KNN Adaptive Dual Attention for Object Detection

Abstract

In construction site scenes, the key to detecting workers wearing safety helmets is to accurately locate the target position in the complex background and rapidly extract fine-grained feature information of the safety helmet for identification. Attention mechanisms assist deep models in focusing on salient features while suppressing irrelevant elements. However, most existing mixed attention mechanisms are not only complex in design but also fail to capture global contextual information. Although existing selfattention mechanisms can model long-range dependencies, they are computationally complex and ignore the expressions of local visual saliency. In this paper, we propose a lightweight KNN Adaptive Dual Attention (KADA) module. KADA employs a Gaussian Mixture Model to compute self-attention maps, which can reduce information loss by adaptively selecting the number of Gaussian components.
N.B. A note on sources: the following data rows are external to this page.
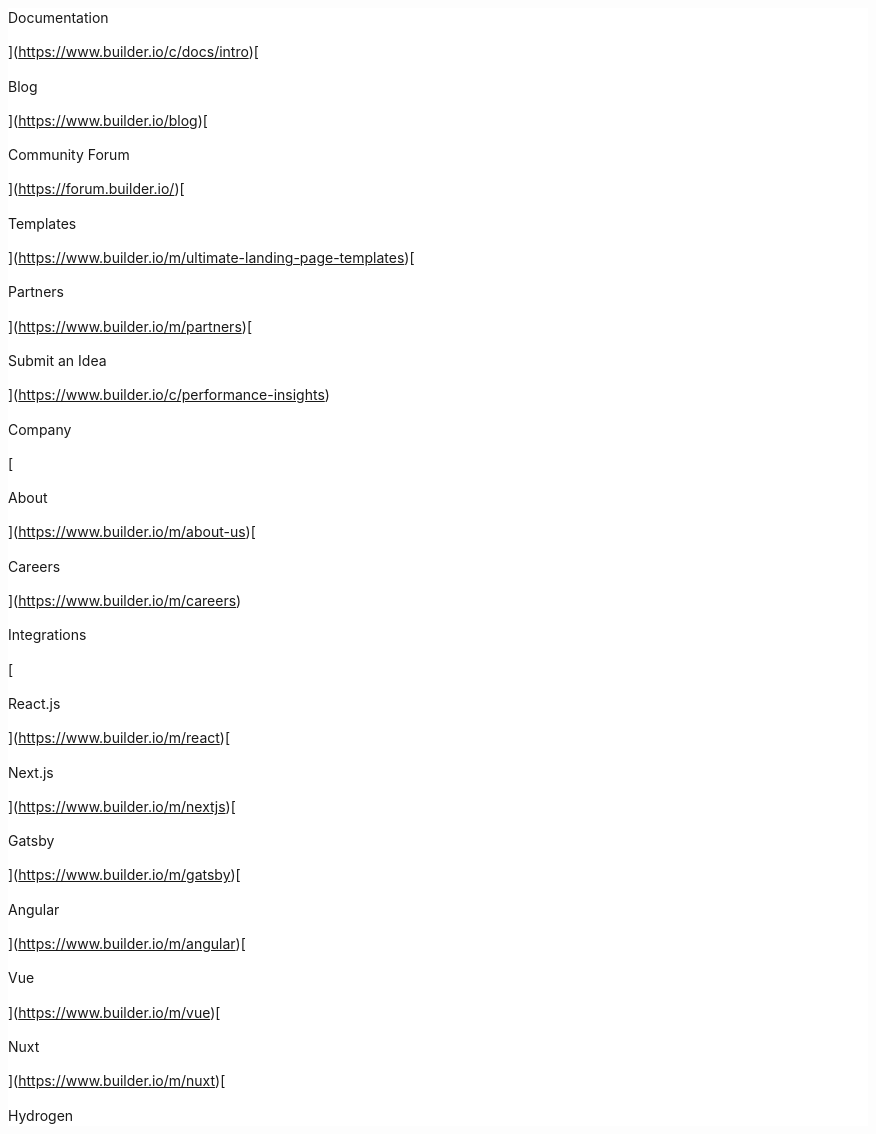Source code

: Documentation

](https://www.builder.io/c/docs/intro)[

Blog

](https://www.builder.io/blog)[

Community Forum

](https://forum.builder.io/)[

Templates

](https://www.builder.io/m/ultimate-landing-page-templates)[

Partners

](https://www.builder.io/m/partners)[

Submit an Idea

](https://www.builder.io/c/performance-insights)

Company

[

About

](https://www.builder.io/m/about-us)[

Careers

](https://www.builder.io/m/careers)

Integrations

[

React.js

](https://www.builder.io/m/react)[

Next.js

](https://www.builder.io/m/nextjs)[

Gatsby

](https://www.builder.io/m/gatsby)[

Angular

](https://www.builder.io/m/angular)[

Vue

](https://www.builder.io/m/vue)[

Nuxt

](https://www.builder.io/m/nuxt)[

Hydrogen
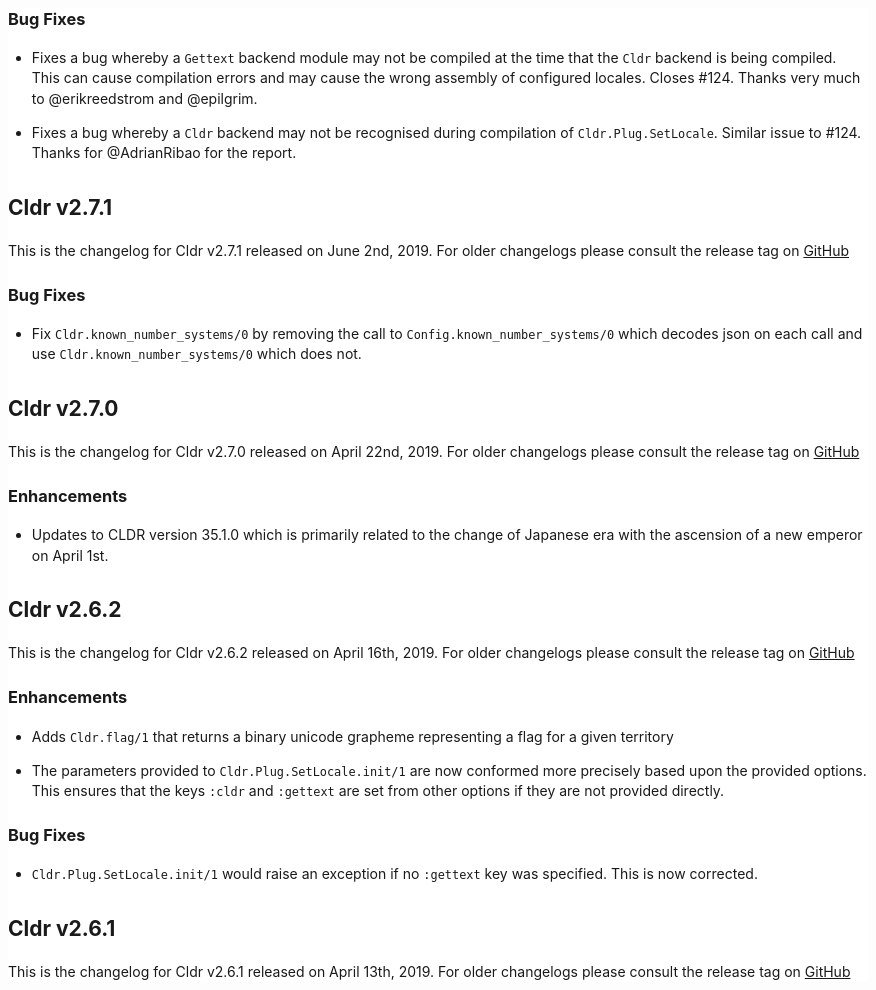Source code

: ### Bug Fixes

* Fixes a bug whereby a `Gettext` backend module may not be compiled at the time that the `Cldr` backend is being compiled. This can cause compilation errors and may cause the wrong assembly of configured locales. Closes #124.  Thanks very much to @erikreedstrom and @epilgrim.

* Fixes a bug whereby a `Cldr` backend may not be recognised during compilation of `Cldr.Plug.SetLocale`. Similar issue to #124. Thanks for @AdrianRibao for the report.

## Cldr v2.7.1

This is the changelog for Cldr v2.7.1 released on June 2nd, 2019.  For older changelogs please consult the release tag on [GitHub](https://github.com/elixir-cldr/cldr/tags)

### Bug Fixes

* Fix `Cldr.known_number_systems/0` by removing the call to `Config.known_number_systems/0` which decodes json on each call and use `Cldr.known_number_systems/0` which does not.

## Cldr v2.7.0

This is the changelog for Cldr v2.7.0 released on April 22nd, 2019.  For older changelogs please consult the release tag on [GitHub](https://github.com/elixir-cldr/cldr/tags)

### Enhancements

* Updates to CLDR version 35.1.0 which is primarily related to the change of Japanese era with the ascension of a new emperor on April 1st.

## Cldr v2.6.2

This is the changelog for Cldr v2.6.2 released on April 16th, 2019.  For older changelogs please consult the release tag on [GitHub](https://github.com/elixir-cldr/cldr/tags)

### Enhancements

* Adds `Cldr.flag/1` that returns a binary unicode grapheme representing a flag for a given territory

* The parameters provided to `Cldr.Plug.SetLocale.init/1` are now conformed more precisely based upon the provided options. This ensures that the keys `:cldr` and `:gettext` are set from other options if they are not provided directly.

### Bug Fixes

* `Cldr.Plug.SetLocale.init/1` would raise an exception if no `:gettext` key was specified.  This is now corrected.

## Cldr v2.6.1

This is the changelog for Cldr v2.6.1 released on April 13th, 2019.  For older changelogs please consult the release tag on [GitHub](https://github.com/elixir-cldr/cldr/tags)
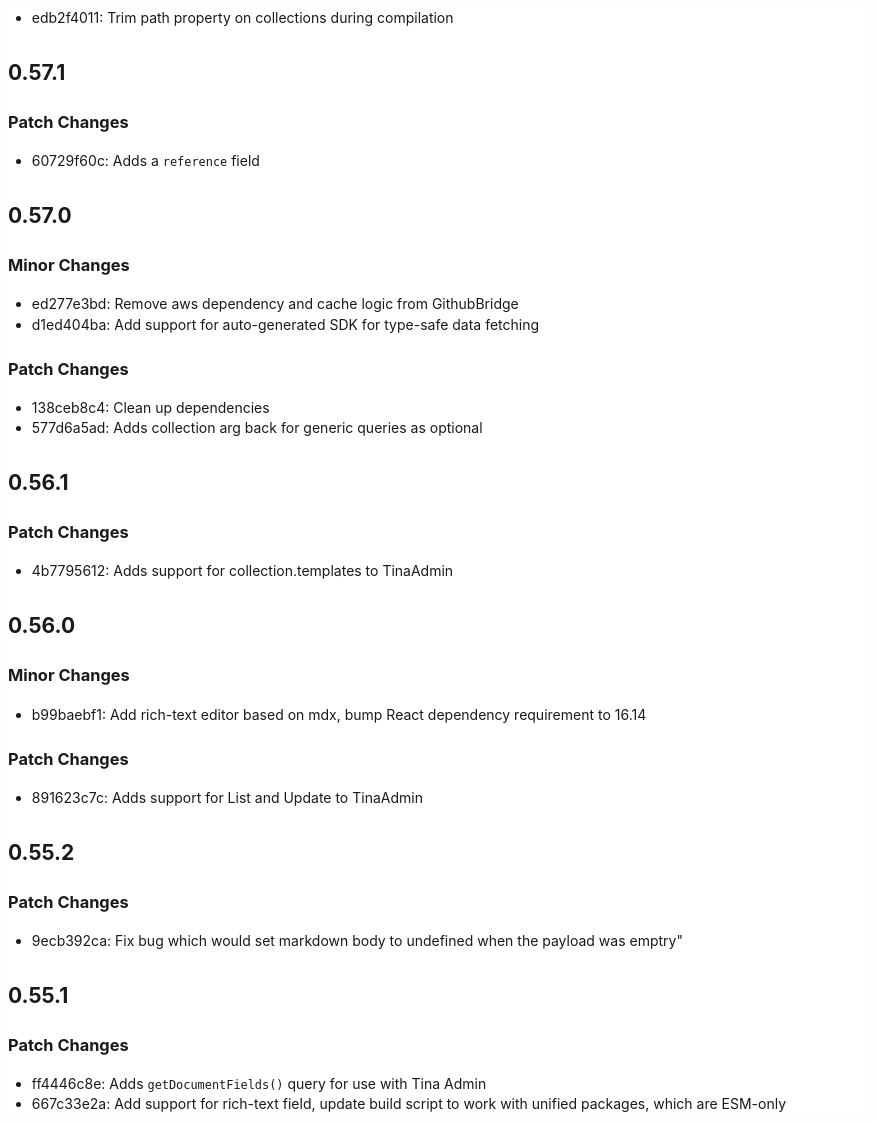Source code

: - edb2f4011: Trim path property on collections during compilation

## 0.57.1

### Patch Changes

- 60729f60c: Adds a `reference` field

## 0.57.0

### Minor Changes

- ed277e3bd: Remove aws dependency and cache logic from GithubBridge
- d1ed404ba: Add support for auto-generated SDK for type-safe data fetching

### Patch Changes

- 138ceb8c4: Clean up dependencies
- 577d6a5ad: Adds collection arg back for generic queries as optional

## 0.56.1

### Patch Changes

- 4b7795612: Adds support for collection.templates to TinaAdmin

## 0.56.0

### Minor Changes

- b99baebf1: Add rich-text editor based on mdx, bump React dependency requirement to 16.14

### Patch Changes

- 891623c7c: Adds support for List and Update to TinaAdmin

## 0.55.2

### Patch Changes

- 9ecb392ca: Fix bug which would set markdown body to undefined when the payload was emptry"

## 0.55.1

### Patch Changes

- ff4446c8e: Adds `getDocumentFields()` query for use with Tina Admin
- 667c33e2a: Add support for rich-text field, update build script to work with unified packages, which are ESM-only
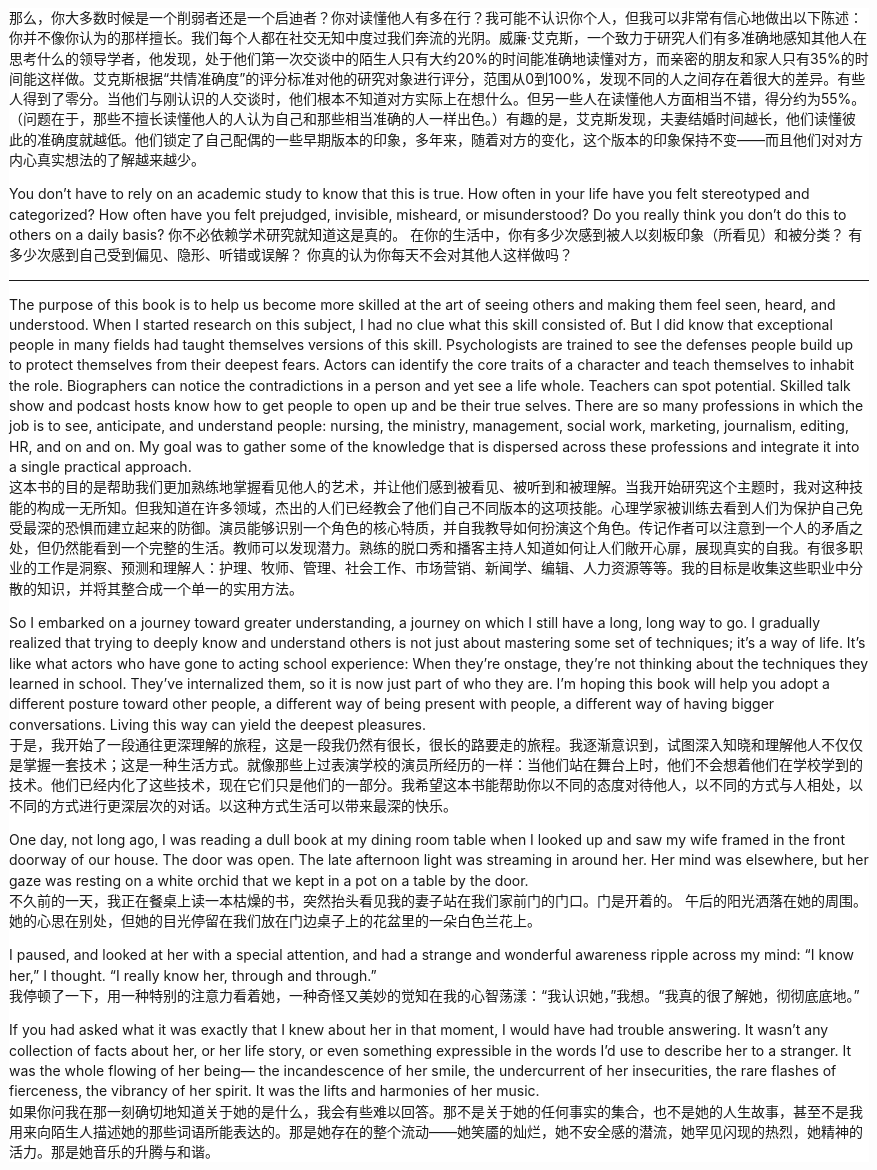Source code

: 那么，你大多数时候是一个削弱者还是一个启迪者？你对读懂他人有多在行？我可能不认识你个人，但我可以非常有信心地做出以下陈述：你并不像你认为的那样擅长。我们每个人都在社交无知中度过我们奔流的光阴。威廉·艾克斯，一个致力于研究人们有多准确地感知其他人在思考什么的领导学者，他发现，处于他们第一次交谈中的陌生人只有大约20%的时间能准确地读懂对方，而亲密的朋友和家人只有35%的时间能这样做。艾克斯根据“共情准确度”的评分标准对他的研究对象进行评分，范围从0到100%，发现不同的人之间存在着很大的差异。有些人得到了零分。当他们与刚认识的人交谈时，他们根本不知道对方实际上在想什么。但另一些人在读懂他人方面相当不错，得分约为55%。（问题在于，那些不擅长读懂他人的人认为自己和那些相当准确的人一样出色。）有趣的是，艾克斯发现，夫妻结婚时间越长，他们读懂彼此的准确度就越低。他们锁定了自己配偶的一些早期版本的印象，多年来，随着对方的变化，这个版本的印象保持不变——而且他们对对方内心真实想法的了解越来越少。<br/>

You don’t have to rely on an academic study to know that this is true. How often in your life have you felt stereotyped and categorized? How often have you felt prejudged, invisible, misheard, or misunderstood? Do you really think you don’t do this to others on a daily basis? 
你不必依赖学术研究就知道这是真的。 在你的生活中，你有多少次感到被人以刻板印象（所看见）和被分类？ 有多少次感到自己受到偏见、隐形、听错或误解？ 你真的认为你每天不会对其他人这样做吗？

***
The purpose of this book is to help us become more skilled at the art of seeing others and making them feel seen, heard, and understood. When I started research on this subject, I had no clue what this skill consisted of. But I did know that exceptional people in many fields had taught themselves versions of this skill. Psychologists are trained to see the defenses people build up to protect themselves from their deepest fears. Actors can identify the core traits of a character and teach themselves to inhabit the role. Biographers can notice the contradictions in a person and yet see a life whole. Teachers can spot potential. Skilled talk show and podcast hosts know how to get people to open up and be their true selves. There are so many professions in which the job is to see, anticipate, and understand people: nursing, the ministry, management, social work, marketing, journalism, editing, HR, and on and on. My goal was to gather some of the knowledge that is dispersed across these professions and integrate it into a single practical approach.<br/>
这本书的目的是帮助我们更加熟练地掌握看见他人的艺术，并让他们感到被看见、被听到和被理解。当我开始研究这个主题时，我对这种技能的构成一无所知。但我知道在许多领域，杰出的人们已经教会了他们自己不同版本的这项技能。心理学家被训练去看到人们为保护自己免受最深的恐惧而建立起来的防御。演员能够识别一个角色的核心特质，并自我教导如何扮演这个角色。传记作者可以注意到一个人的矛盾之处，但仍然能看到一个完整的生活。教师可以发现潜力。熟练的脱口秀和播客主持人知道如何让人们敞开心扉，展现真实的自我。有很多职业的工作是洞察、预测和理解人：护理、牧师、管理、社会工作、市场营销、新闻学、编辑、人力资源等等。我的目标是收集这些职业中分散的知识，并将其整合成一个单一的实用方法。

So I embarked on a journey toward greater understanding, a journey on which I still have a long, long way to go. I gradually realized that trying to deeply know and understand others is not just about mastering some set of techniques; it’s a way of life. It’s like what actors who have gone to acting school experience: When they’re onstage, they’re not thinking about the techniques they learned in school. They’ve internalized them, so it is now just part of who they are. I’m hoping this book will help you adopt a different posture toward other people, a different way of being present with people, a different way of having bigger conversations. Living this way can yield the deepest pleasures.<br/>
于是，我开始了一段通往更深理解的旅程，这是一段我仍然有很长，很长的路要走的旅程。我逐渐意识到，试图深入知晓和理解他人不仅仅是掌握一套技术；这是一种生活方式。就像那些上过表演学校的演员所经历的一样：当他们站在舞台上时，他们不会想着他们在学校学到的技术。他们已经内化了这些技术，现在它们只是他们的一部分。我希望这本书能帮助你以不同的态度对待他人，以不同的方式与人相处，以不同的方式进行更深层次的对话。以这种方式生活可以带来最深的快乐。

One day, not long ago, I was reading a dull book at my dining room table when I looked up and saw my wife framed in the front doorway of our house. The door was open. The late afternoon light was streaming in around her. Her mind was elsewhere, but her gaze was resting on a white orchid that we kept in a pot on a table by the door.<br/>
不久前的一天，我正在餐桌上读一本枯燥的书，突然抬头看见我的妻子站在我们家前门的门口。门是开着的。 午后的阳光洒落在她的周围。她的心思在别处，但她的目光停留在我们放在门边桌子上的花盆里的一朵白色兰花上。<br/>


I paused, and looked at her with a special attention, and had a strange and wonderful awareness ripple across my mind: “I know her,” I thought. “I really know her, through and through.” <br/>
我停顿了一下，用一种特别的注意力看着她，一种奇怪又美妙的觉知在我的心智荡漾：“我认识她，”我想。“我真的很了解她，彻彻底底地。”

If you had asked what it was exactly that I knew about her in that moment, I would have had trouble answering. It wasn’t any collection of facts about her, or her life story, or even something expressible in the words I’d use to describe her to a stranger. It was the whole flowing of her being— the incandescence of her smile, the undercurrent of her insecurities, the rare flashes of fierceness, the vibrancy of her spirit. It was the lifts and harmonies of her music.<br/>
如果你问我在那一刻确切地知道关于她的是什么，我会有些难以回答。那不是关于她的任何事实的集合，也不是她的人生故事，甚至不是我用来向陌生人描述她的那些词语所能表达的。那是她存在的整个流动——她笑靥的灿烂，她不安全感的潜流，她罕见闪现的热烈，她精神的活力。那是她音乐的升腾与和谐。
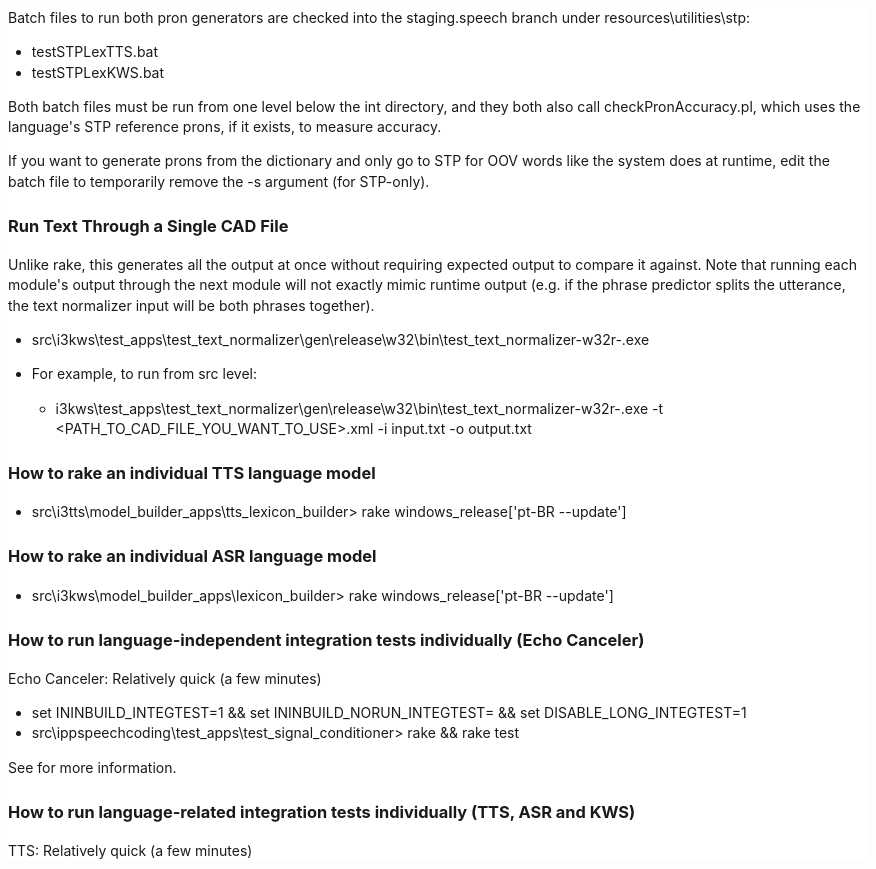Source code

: Batch files to run both pron generators are checked into the staging.speech branch under resources\utilities\stp:

  * testSTPLexTTS.bat
  * testSTPLexKWS.bat



Both batch files must be run from one level below the int directory, and they both also call checkPronAccuracy.pl, which uses the language's STP reference prons, if it exists, to measure accuracy.

If you want to generate prons from the dictionary and only go to STP for OOV words like the system does at runtime, edit the batch file to temporarily remove the -s argument (for STP-only).

### Run Text Through a Single CAD File

Unlike rake, this generates all the output at once without requiring expected output to compare it against. Note that running each module's output through the next module will not exactly mimic runtime output (e.g. if the phrase predictor splits the utterance, the text normalizer input will be both phrases together).

  * src\i3kws\test_apps\test_text_normalizer\gen\release\w32\bin\test_text_normalizer-w32r-<VERSION>.exe
  * For example, to run from src level:

    * i3kws\test_apps\test_text_normalizer\gen\release\w32\bin\test_text_normalizer-w32r-<VERSION>.exe -t <PATH_TO_CAD_FILE_YOU_WANT_TO_USE>.xml -i <PATH>input.txt -o <PATH>output.txt




### How to rake an individual TTS language model

  * src\i3tts\model_builder_apps\tts_lexicon_builder> rake windows_release['pt-BR --update']



### How to rake an individual ASR language model

  * src\i3kws\model_builder_apps\lexicon_builder> rake windows_release['pt-BR --update']



### How to run language-independent integration tests individually (Echo Canceler)

Echo Canceler: Relatively quick (a few minutes)   


  * set ININBUILD_INTEGTEST=1 && set ININBUILD_NORUN_INTEGTEST= && set DISABLE_LONG_INTEGTEST=1
  * src\ippspeechcoding\test_apps\test_signal_conditioner> rake && rake test



See  for more information.   


### How to run language-related integration tests individually (TTS, ASR and KWS)

TTS: Relatively quick (a few minutes)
Then, a KNN-based channel attention mechanism is embedded in self-attention computations, allowing adaptive selection of K channels for interaction within a low-dimensional manifold. This integration enables the capture of both global spatial information and fine-grained semantic information. Experimental results on the Safety Helmet Wearing Detection Dataset(SHWD) and the Complex Real-world Construction Site (CRCS) dataset demonstrate that KADA achieves a better balance between performance and computational complexity. Compared to various attention mechanisms, KADA achieves state-of-the-art results.